'Peace and normalcy'
Gusmao said the extension would ensure residents "live in peace and normalcy" following Monday's shootings, which left Jose Ramos-Horta, the country's president, critically wounded.
Parliamentarians later agreed, with 30 votes in favour and 14 abstaining.
Meanwhile earlier on Wednesday, about 500 relatives and supporters massed outside Alfredo Reinado's home as his body was moved there in preparation for burial on Thursday.
Police officers and UN security forces monitored the area as his body arrived after undergoing an autopsy at a hospital morgue.
Reinado, a former military police major, was as a leading figure in unrest in May 2006 that destabilised East Timor.
International peacekeepers were dispatched to restore calm in the wake of fierce violence in the country, which became independent in 2002.

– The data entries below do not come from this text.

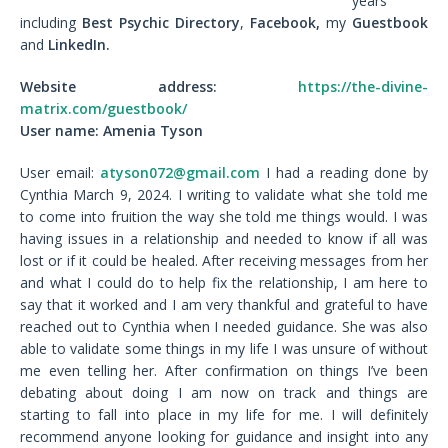
years
including
Best Psychic Directory
,
Facebook,
my
Guestbook
and
LinkedIn.
Website address:
https://the-divine-
matrix.com/guestbook/
User name: Amenia Tyson
User email:
atyson072@gmail.com
I had a reading done by
Cynthia March 9, 2024. I writing to validate what she told me
to come into fruition the way she told me things would. I was
having issues in a relationship and needed to know if all was
lost or if it could be healed. After receiving messages from her
and what I could do to help fix the relationship, I am here to
say that it worked and I am very thankful and grateful to have
reached out to Cynthia when I needed guidance. She was also
able to validate some things in my life I was unsure of without
me even telling her. After confirmation on things I’ve been
debating about doing I am now on track and things are
starting to fall into place in my life for me. I will definitely
recommend anyone looking for guidance and insight into any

Reinado was a senior figure among about 600 soldiers who deserted East Timor's armed forces.
|Ramos-Horta is being treated in |
Australia for his injuries [AFP]
The rebel soldiers said they were discriminated against because they originated from western districts.
Reinado was arrested and jailed on illegal weapons, attempted murder and desertion charges, but later escaped prison.
Ramos-Horta called off a hunt for him after the authorities failed to secure his arrest.
Negotiations between the president and Reinado were cut short when Reinado's men stormed the president's residence on Monday.
Reinado was shot dead and Ramos-Horta was hit by two or three bullets in the ensuing battle.
Maria Luisa, one of Reinado's neighbours, said on Wednesday: "This happened because the leaders adjourned a dialogue with him and that made him stressed and out of control."
Ramos-Horta is being treated in Australia for his injuries and doctors say he is expected to make a full recovery.